L’Arrêté n°0135/PM du 13 septembre 2019, porte création, missions, composition et fonctionnement du Comité National d’orientation chargé de l’élaboration d’un projet d’hymne national. Ledit Comité est assisté d’un Groupe d’Experts. Le 22 juin 2023, l’Assemblée nationale a voté le projet d’hymne, L’Honneur de la Patrie, ouvrant commentaires et observations de forme et de fond.

En la forme :

Il est permis de constater que L’Honneur de la Patrie est largement moins long que La Nigérienne ; ce qui est une bonne chose. En effet, la pertinence d’un hymne ne se résume pas au nombre de strophes mais à son contenu aussi laconique soit-il.

Sur le plan poétique, à l’écrit les appositions sont marquées par des virgules où on procède à enjambements. Le non-respect de cette règle détruit le ton, le rythme du texte. Un texte qui est mis en musique ou chanté doit avoir une métrique organisée pour une question d’harmonie.

Dans le texte, il n’y a aucun refrain qui met l’accent sur le mot honneur, or c’est bien cette vertu, fil conducteur de l’hymne, qui est célébrée.

Au fond :

L’hymne peut s’assimiler au " Kirari" (autoglorification) des gladiateurs de nos arènes avec cette différence qu’il magnifie, galvanise, encense une nation et met en transe l’ensemble de ses fils. Il doit unir, souder au-delà de tous les clivages politiques, socioculturels. De ce point de vue, les observateurs attentifs de la vie musicale affirment sans ambages que la mélodie servie s’apparente au style musical du groupe Albichir, très engagé en politique. Or, au Niger, plus qu’ailleurs, la politique divise. N’aurait on pas fait mieux de travailler sur les mélodies traditionnelles qui foisonnent et qui fédèrent ? Lorsque la fanfare des FAN ou de la Garde Républicaine reprend certaines chansons du terroir, on a comme la chair de poule.

Et puis, sans vouloir donner du grain à moudre aux intégristes de tout acabit, il n’y a aucune référence à Dieu. Le peuple Nigérien est profondément religieux. Les défis multiples et multiformes qui l’assaillent auraient mérité d’en appeler la protection et la bénédiction du tout puissant. La laïcité…pardon… la séparation de l’Etat et de la religion proclamée à l’article 3 de la Constitution n’en constitue pas un obstacle à cette référence. L’honneur de la dignité doivent être puisées avant tout dans la foi.

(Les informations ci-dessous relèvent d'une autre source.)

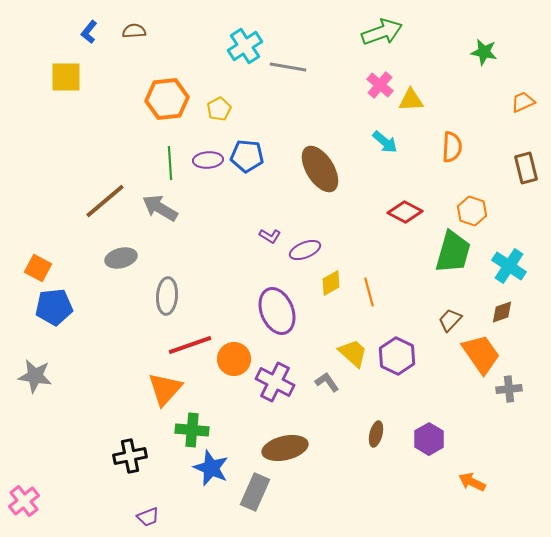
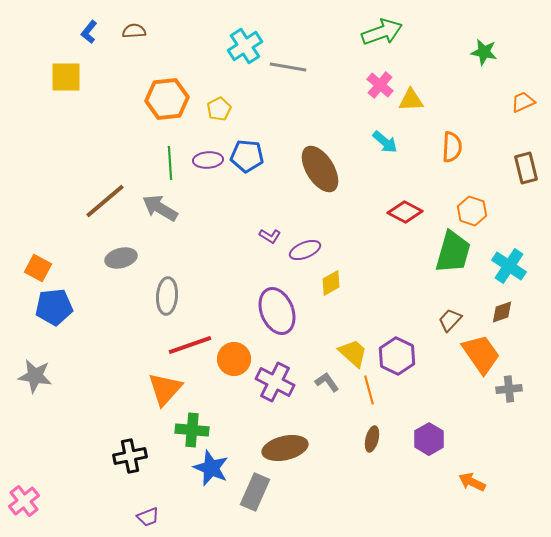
orange line at (369, 292): moved 98 px down
brown ellipse at (376, 434): moved 4 px left, 5 px down
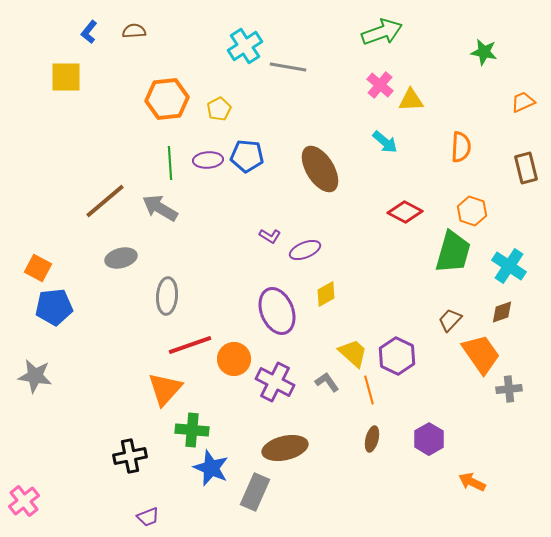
orange semicircle at (452, 147): moved 9 px right
yellow diamond at (331, 283): moved 5 px left, 11 px down
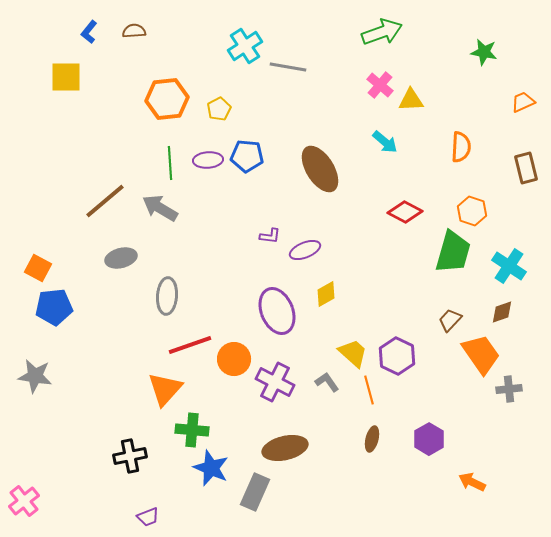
purple L-shape at (270, 236): rotated 25 degrees counterclockwise
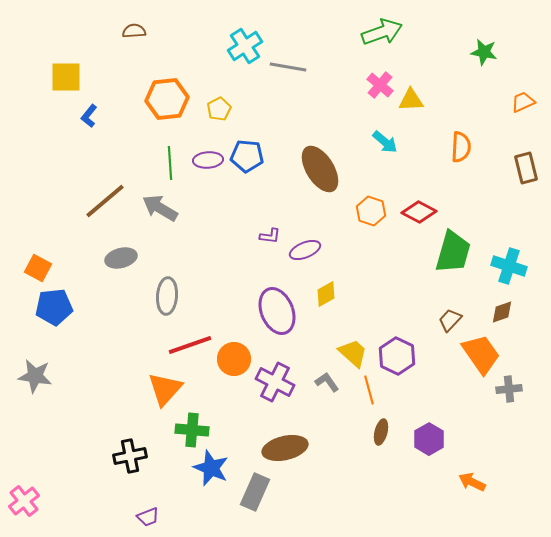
blue L-shape at (89, 32): moved 84 px down
orange hexagon at (472, 211): moved 101 px left
red diamond at (405, 212): moved 14 px right
cyan cross at (509, 266): rotated 16 degrees counterclockwise
brown ellipse at (372, 439): moved 9 px right, 7 px up
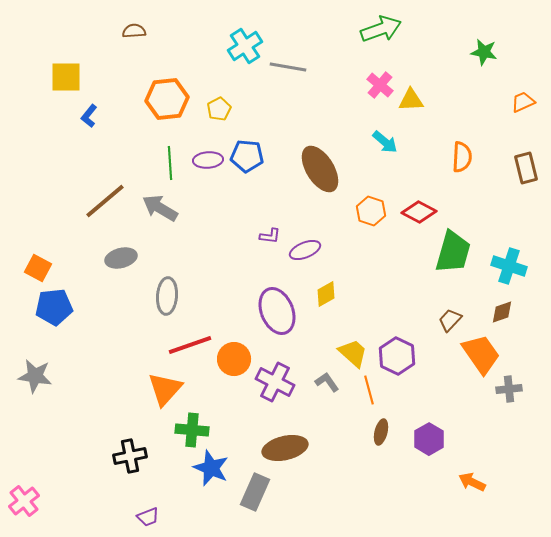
green arrow at (382, 32): moved 1 px left, 3 px up
orange semicircle at (461, 147): moved 1 px right, 10 px down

Si l’un des buts poursuivis par le changement d’hymne était de se débarrasser des relents à consonnance colonialiste, il est pleinement atteint ; mais est-ce suffisant ? Le Pr Farmo relève que le nouvel hymne n’est pas supérieur à l’ancien tant du point de vue de l’écriture que de la musicalité.

Alors devrait on déduire que la montagne a accouché d’une souris ?

Abdourahamane Oumarou LY

Contribution web.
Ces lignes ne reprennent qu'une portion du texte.